Pretty complex, no? That's not even half the story. The catch is that neural and glial
paths are not static—they change. Neuron density can increase in certain areas, and
become lower in others. Areas that are highly trained tend to have higher neural
densities. If you look at the brains of intelligent individuals, they have more neurons
in key areas.

This is the real basis of neuroplasticity. The most fundamental fabric of your
existence is always changing in some way, adapting to things that you are thinking
and perceiving. Learning to think logically at an early age can help to strengthen
connections and increase the number of connections in key areas related to logical
thinking!

In order to answer why some things remain stable (such as your personality) is not
an easy task. There's no definite answer, but we need to get a bit philosophical to
consider one factor. Imagine a fully developed brain, with an electrical current
running through it in a complex circuit. That circuit determines what you do, what
you think, etc.

The catch is, as the classic saying goes, every action has a reaction. What is
happening at one point in your brain must, by consequence, affect what will happen
in the future. One neuron’s firing changes the activity of other neurons around it.

As such, regardless of the fact your brain is always changing, how it changes is
ultimately influenced by what already was! This leads us to a view of the mind that
is relatively stable.

Relation to Art and Philosophy with consideration to Andrew M’s


information

Alfred MacDonald: My view of this is simple. Essentially, you can be “born an


artist” or “born a philosopher”. That is, certain innate personality traits and certain
hereditary mental predispositions cause people to choose one occupation or field of
study over another.

For example, my mother is an artist. Even though for a long time I had been
opposed to the idea of doing any sort of art, I am a “natural” in creative domains
and have an ease with creativity that most people don’t.
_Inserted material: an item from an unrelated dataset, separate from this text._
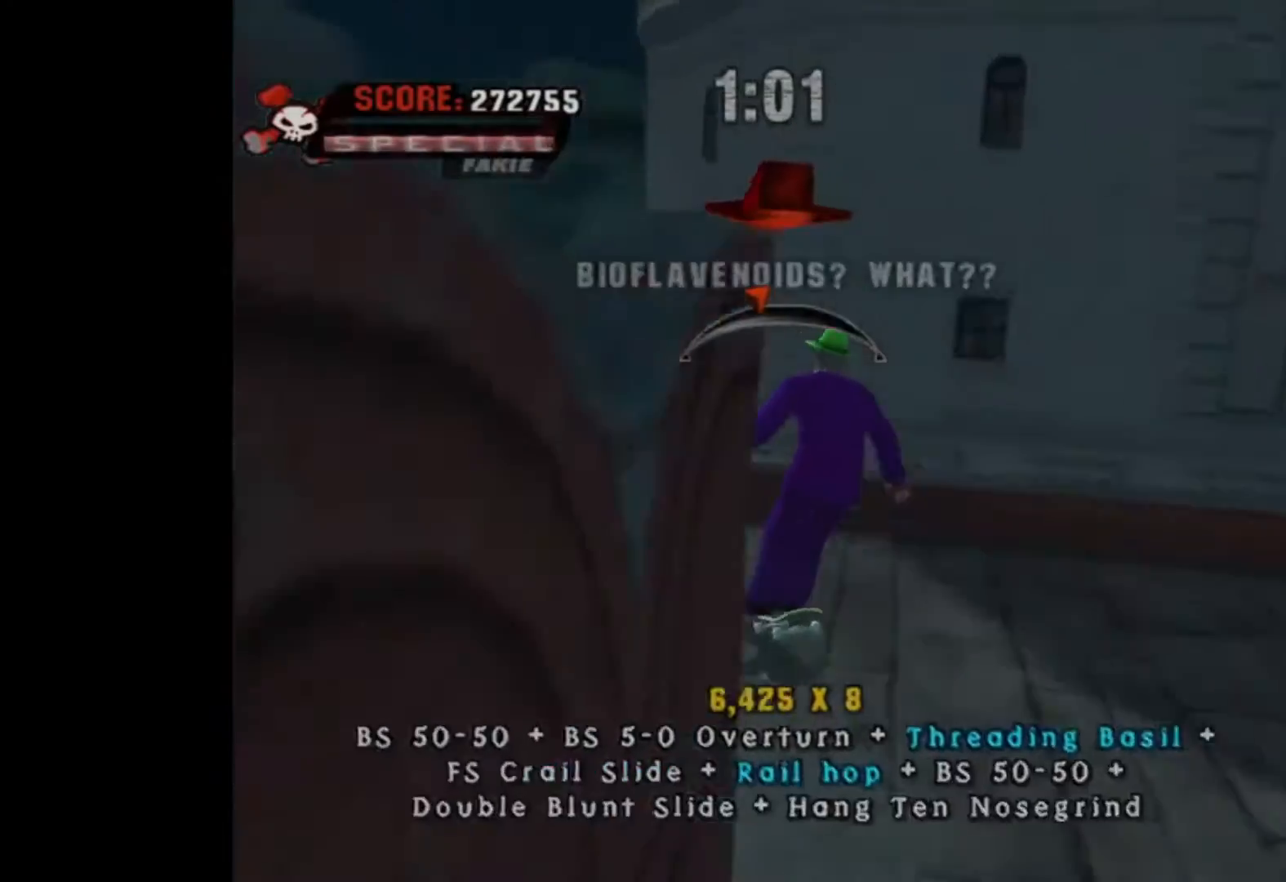
{"buttons": [], "events": [[34, "DPAD_RIGHT", "down"], [100, "DPAD_RIGHT", "up"], [367, "DPAD_LEFT", "down"], [501, "DPAD_LEFT", "up"]]}
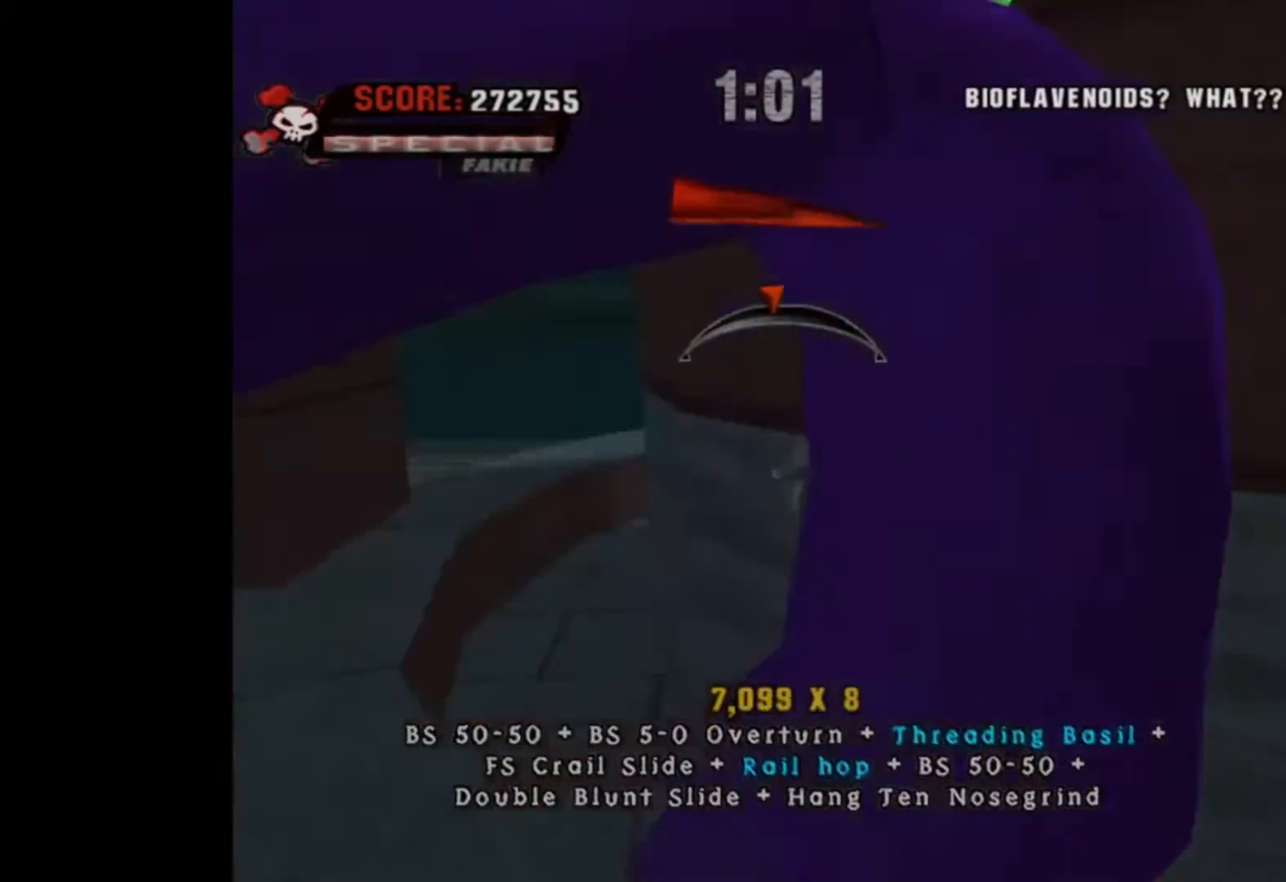
{"buttons": ["CROSS"], "events": [[200, "CROSS", "down"], [200, "DPAD_RIGHT", "down"], [300, "DPAD_RIGHT", "up"]]}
Neuroplasticity enhances mental predispositions. If you teach someone to do one


activity or type of thinking from an early age, they will strengthen their neural
connections that makes that activity much easier as an adult. You have to do
different types of thinking as an artist, philosopher, lawyer, mathematician and so
on—so the more “automatic” your thought process is due to strengthened neural
connections the more of an advantage you will have.
I believe this is why it’s imperative to start learning languages and music at an early
age. The neural connections developed having done these things as children are
unbelievably strong.

Additionally, you can consider how this affects people who “aren’t good at math” or
“aren’t math people.” If you do very little math until way late into your teens, you
will not do well in a college math course—especially if your personality doesn’t
adapt to the situation easily.

Consider also how this affects people who can study well and who can’t. At my
stage in academics, I’ve internalized and made second nature many studying
techniques that were difficult to implement when I first was serious about
academics. From my experience, many Trinity students have been familiar with
these methods for a long time and intelligence plays a subordinate role in their
academic success.

So, as such, an artist or philosopher would be most strengthened by a family


environment (house, setting, interpersonal relationships, genes—especially genes)
that is conducive to art or philosophy. To increase the chances of success in that art,
an artist should “do art” as much as possible. Speaking from a distant, genetic
standpoint, it would make logical sense to marry those that would provide
opportunities for that—either by marrying other creative people, or someone
financially secure enough to provide for a life of constant immersion with art.
However, in practice emotional security trumps everything else and this type of cold
strategizing likely doesn’t take place often, if ever.

Still, if there’s one thing to take from Neuroplasticity, it’s that exposure to the
desired (either by parents or otherwise) material at a young age matters.